Whatsamatter?
Scared?
When
former D&D Brand Manager Keith Strohm
came to work at TSR in Lake Geneva, he and
I became fast friends. He was really looking
to get into a D&D game, but (although
it seems strange to me now) I wasn't running
one at the time. Then I was getting ready
to run a Call of Cthulhu game. I was
looking for players who would really focus
on roleplaying, and I could tell Keith would
fit that bill.
(As a digression... the current Another
Rant has made some readers think that
I advocate treating all gamers equally and
letting anyone into your game and respecting
them no matter how they play. Nothing
could be further from the truth. I'm terribly
picky about who plays in my games. I only
want to game with certain types of people.
I don't criticize those who play differently
than me -- but I don't want them anywhere
near my game table. End digression.)
So I invited Keith to join in the game. He,
on the other hand, was very leery. When I
asked him why, he said that he didn't like
the idea of a horror roleplaying game. He
didn't think that a game could be scary.
Heh
heh heh, I thought. Fresh meat.
I
convinced Keith to join in anyway. By the
end of the first session, Keith was so unnerved
that he had trouble sleeping that night. Now,
at the time, I lived in a 100-year-old church
next to a graveyard (no, I'm not making this
up). Keith lived a fair distance away, so
he would stay with us on game nights and go
straight to work the next morning (technically
he stayed with Bruce Cordell, who also was
in the game and lived in the basement that
we turned into an apartment, but now I'm rambling
about my personal life and you don't care).
It
wasn't long before Keith started telling us
that he saw and heard strange things in the
house at night. While I'm not a complete skeptic,
I suspected that these experiences had more
to do with the frightening nature of the game
than anything actually supernatural going
on.
The
point is, Keith quickly became a believer.
Games can be scary. (I have many memorable
Cthulhu gaming stories from over the years
-- most of them involving Keith.
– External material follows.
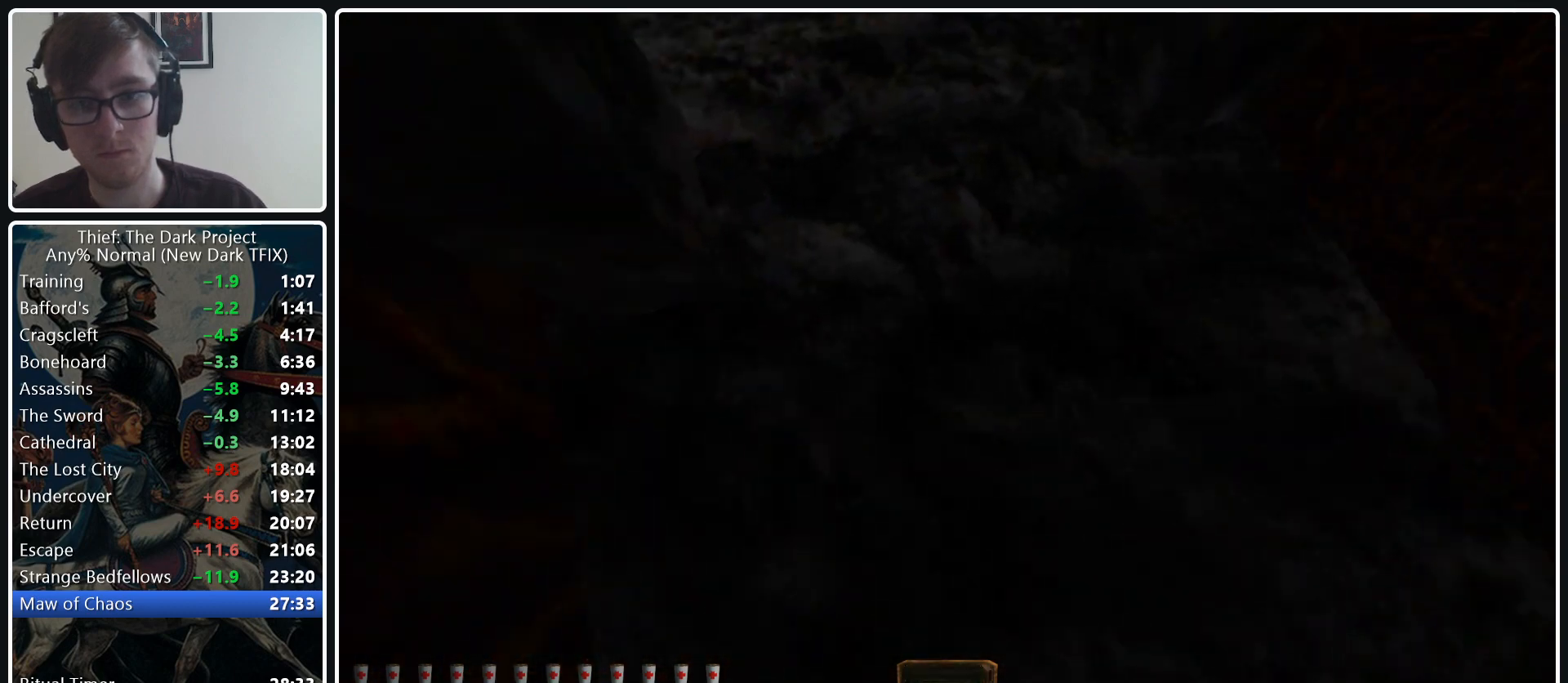
{"keys": ["d", "w"], "mouse": [], "events": [[283, "s", "up"], [467, "d", "down"], [467, "w", "down"]]}
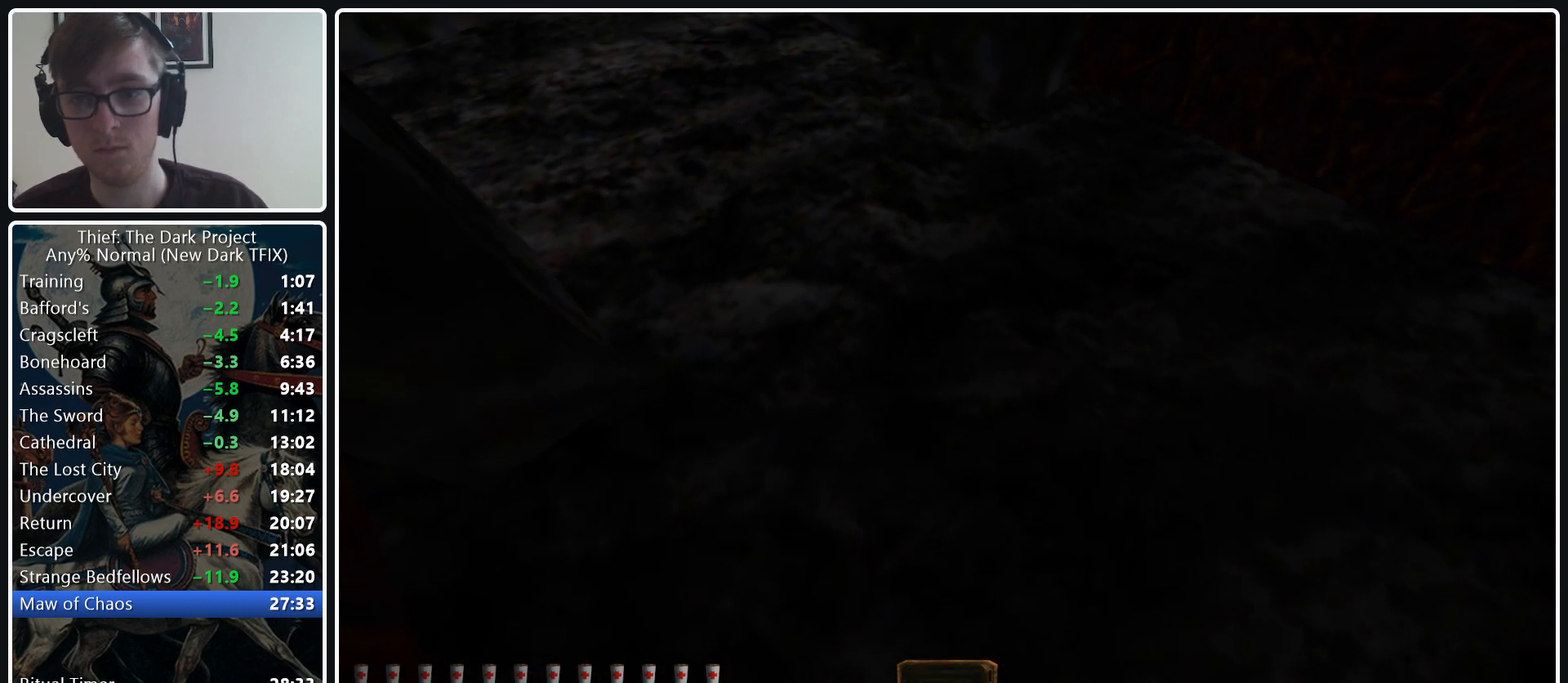
{"keys": ["w"], "mouse": [], "events": [[117, "ctrl_l", "down"], [250, "ctrl_l", "up"], [350, "mouse_right", "down"], [483, "d", "up"], [483, "mouse_right", "up"]]}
Maybe I'll
share some of them in later columns.)
Fast
forward to today. For months -- almost a year,
in fact -- I've been working off-and-on-again
on d20 Call of Cthulhu. Before that,
I played the original Call of Cthulhu
game all the time. I took people through one-shot
adventures as well as running two campaigns;
one lasted about a year, and another closer
to two years.
I'm
still surprised, however, at how many gaming
professionals I've spoken with about CoC who
don't believe a game can actually be scary.
They contend that the best you can hope for
is to get a group of players who are good
at roleplaying and will pretend to be scared.
They contend that a group of adults, sitting
around a table, laughing, eating chips, and
drinking sodas in a nice, bright, warm home
can't possibly get scared. Getting scared
would mean they believe what's going on is
real, and everyone knows that only a lunatic
would believe the events in an RPG are real.
Hmm.
A good horror movie can scare you. A roller
coaster can scare you. But you know that those
things aren't real, and that they present
no real danger, right? You can achieve the
same sort of thing with a game. Remember when
you were a kid, and you sat around a campfire,
or in your bedroom at night with only a flashlight
on, and someone was telling a ghost story
or one of those urban legends about the guy
with a hook for a hand? Remember that feeling?
A game master can indeed instill that feeling
in players.
Here
are a few very basic tips on how to instill
a mood of horror:
Turn
off the lights. Play with only dim lighting
or even by candlelight. Avoid making it so
dim that players can't read their character
sheets or are encouraged to nod off (you laugh,
but it can happen).
Make
the players sit with their back to an open
area rather than a wall. You can accomplish
this simply by not closing the door into the
room you play. Make sure that an area behind
them is dark. Every once in a while, glance
into that area or through the door as if you
saw or heard something. Do this subtly, then
go back to whatever you were doing. Don't
do it so much that the players actually ask
you what's wrong. Do it so that they unconsciously
start to wonder what's going on behind them.
Do
something sudden and dramatic when things
are at their creepiest. After describing
what the PCs see as they wander around the
old warehouse, examining the strange things
they find there, SHOUT the appearance of the
monster. Blow out the candles or turn off
the lights. Drop a book on the floor. It's
a cheap scare, but it'll produce dramatic
reactions in your players. They'll also start
to wonder what you're going to do next to
scare them -- and that will scare them all
by itself.
These
are only a few suggestions. But they'll get
you started. And remember, you don't have
to play Call of Cthulhu to introduce
horror aspects in your game. You can make
an evening of D&D or Star Wars
or whatever game you play one of creepy tension
by incorporating one or two of these techniques.